You put on eyeliner, and people start screaming at you. How strange, and how marvellous.
Irony is the recourse of the weak-minded wimp, I think. I hate bands that deliver their songs with knowing smiles on their faces, so that if those songs fall flat they can say 'Ah well, we never really meant it anyway.' It's so dishonest.
You don't always have to sing dark things to be thoughtful.
I always place myself as the archetypal Cure fan. I'm the wrong age, but I still think that if I like anything particularly, our fans will.
I had every intention of 'Bloodflowers' being the last Cure record. I thought it would be fantastic to finish with the best thing we'd ever done, but I wasn't sure we could pull it off.
I have never liked Morrissey, and I still don't. I think it's hilarious, actually, what things I've heard about him, what he's really like, and his public persona is so different. He's such an actor.
I wore makeup when I was at school, and I wore makeup when glam started. I started wearing it again when punk started. I've always been drawn to wearing it. It's partly ritualistic, partly theatrical and partly just because I think I look better with it on.
There's no hope of me becoming completely relaxed on stage. If I did, I'd sit down and doze off.
I'd like to record somewhere really different. Rent a really big house and get a mobile in and set up in the dining room. Maybe New England; it'd be nice in September or October.
When punk came along, I found my generation's music. I grew up listening to the Beatles and the Rolling Stones and Pink Floyd, 'cause that was what got played in the house. But when I first saw the Stranglers, I thought, 'This is it.'
My whole life I've played music for my own personal enjoyment and the idea of it becoming a machine or a business is just horrible.
It's really nice meeting people after a concert. Still, it's very weird to be at the center of a group of 30 people all listening to what you're saying. When that group turns into 300 people, it goes on from weird. Some people revel in it, and I don't.
I am very self-conscious a lot of the time.
I'm happy quite a lot of the time. I've done far more than I ever thought I would have, so I'd be very hard-pressed to walk around miserable.
I do a job I really, really love and I kind of have fun with. People think you can't be grown up unless you're moaning about your job.
Without faith that there's a world beyond the one we live in, I don't see how it's possible to get rid of angst.
I really enjoy what I do, and who I'm with and where I am. Having said that, I'm not really a person of habit, because what I do in my job is travel around the world and play concerts to people, and occasionally do very weird things.
When you're in a young band for the first time, geographically you're in the same place and you tend to go out and socialize. You play more shows, you spend more time together. You're a unit. As you grow older, inevitably you develop a life outside the band. I think it would be tragic if you didn't.

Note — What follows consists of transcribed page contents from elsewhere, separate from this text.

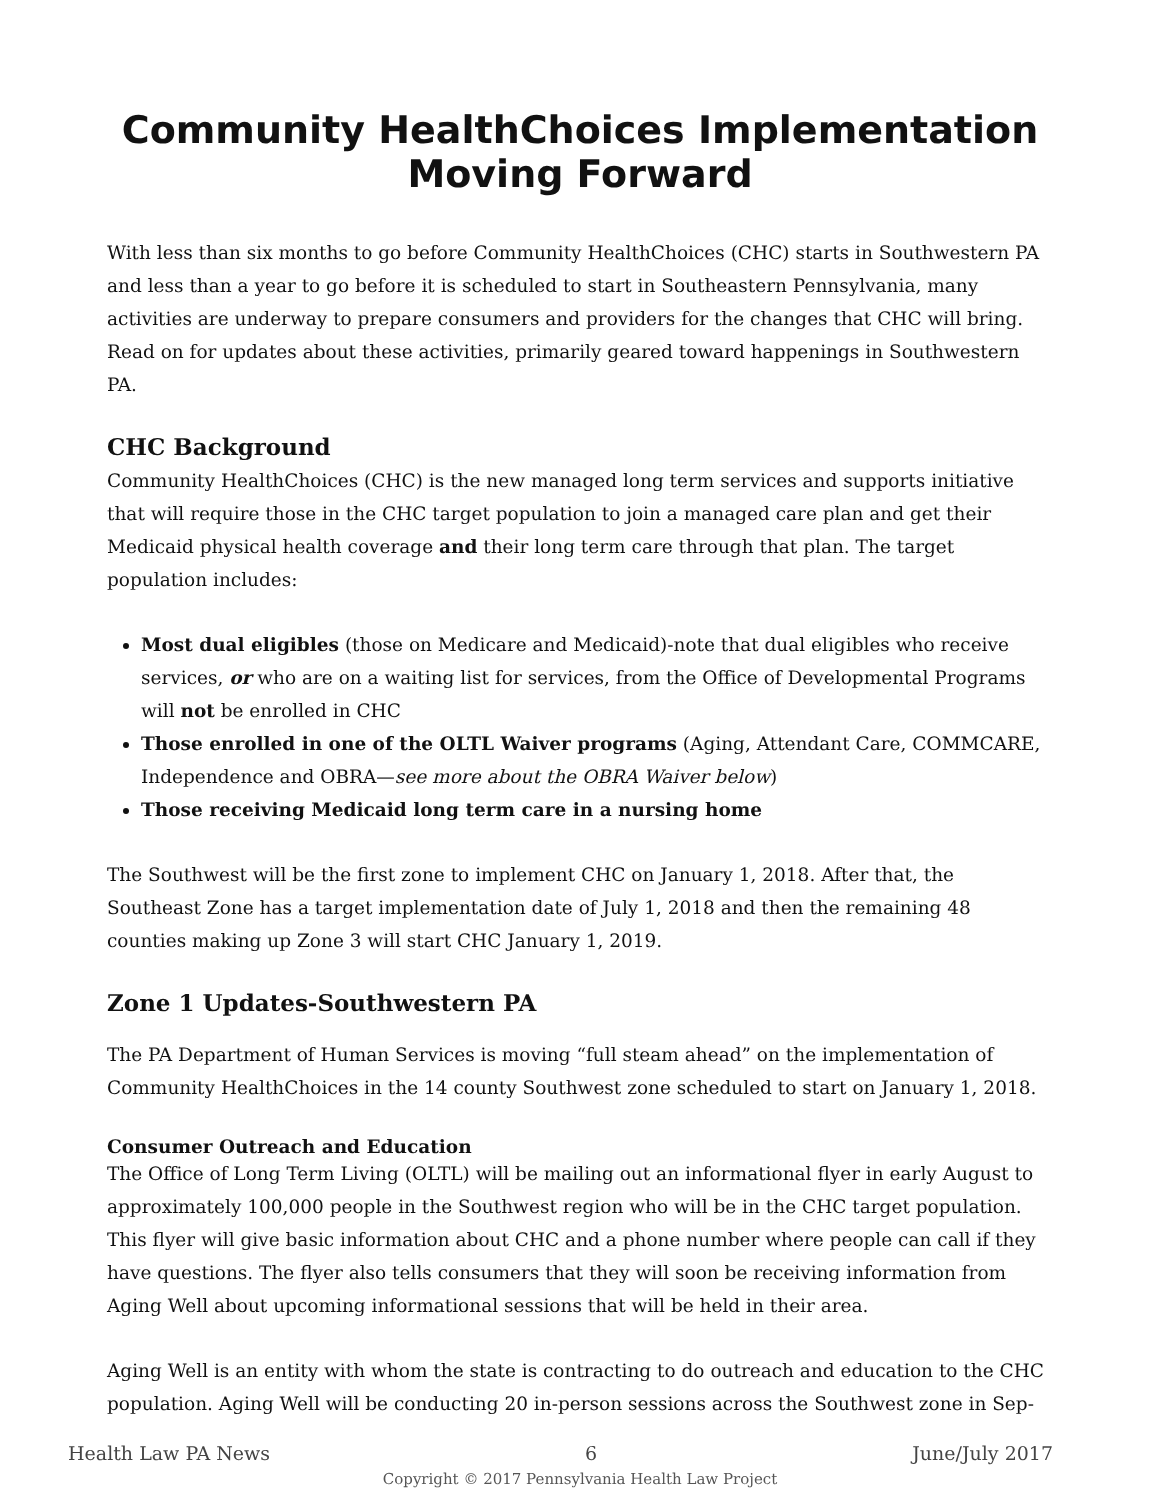Community HealthChoices Implementation
Moving Forward
With less than six months to go before Community HealthChoices (CHC) starts in Southwestern PA and less than a year to go before it is scheduled to start in Southeastern Pennsylvania, many activities are underway to prepare consumers and providers for the changes that CHC will bring. Read on for updates about these activities, primarily geared toward happenings in Southwestern PA.
CHC Background
Community HealthChoices (CHC) is the new managed long term services and supports initiative that will require those in the CHC target population to join a managed care plan and get their Medicaid physical health coverage and their long term care through that plan. The target population includes:
Most dual eligibles (those on Medicare and Medicaid)-note that dual eligibles who receive services, or who are on a waiting list for services, from the Office of Developmental Programs will not be enrolled in CHC
Those enrolled in one of the OLTL Waiver programs (Aging, Attendant Care, COMMCARE, Independence and OBRA—see more about the OBRA Waiver below)
Those receiving Medicaid long term care in a nursing home
The Southwest will be the first zone to implement CHC on January 1, 2018. After that, the Southeast Zone has a target implementation date of July 1, 2018 and then the remaining 48 counties making up Zone 3 will start CHC January 1, 2019.
Zone 1 Updates-Southwestern PA
The PA Department of Human Services is moving “full steam ahead” on the implementation of Community HealthChoices in the 14 county Southwest zone scheduled to start on January 1, 2018.
Consumer Outreach and Education
The Office of Long Term Living (OLTL) will be mailing out an informational flyer in early August to approximately 100,000 people in the Southwest region who will be in the CHC target population. This flyer will give basic information about CHC and a phone number where people can call if they have questions. The flyer also tells consumers that they will soon be receiving information from Aging Well about upcoming informational sessions that will be held in their area.
Aging Well is an entity with whom the state is contracting to do outreach and education to the CHC population. Aging Well will be conducting 20 in-person sessions across the Southwest zone in Sep-
Health Law PA News 6 June/July 2017
Copyright © 2017 Pennsylvania Health Law Project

I write with a pen and paper. Never on a laptop.
I never liked Queen. I can honestly say I hated Queen and everything that they did.
Both me and my wife's extended family all live within a 50-mile radius. Like me, a lot of them did time in London then started drifting back to the countryside and the sea. Perhaps it's a homing instinct.
I'm in the strange position of the world drifting away from me, but you know what? I'm actually quite content with that. It doesn't bother me in the slightest. I don't feel like, 'Oh God, I'm being left behind.'
But everyone I know reaches a point where they throw out their arms and go beserk for a while; otherwise you never know what your limits are. I was just trying to find mine.
I don't want The Cure to fizzle out doing 45-minute shows of greatest hits. That would be awful for our legacy.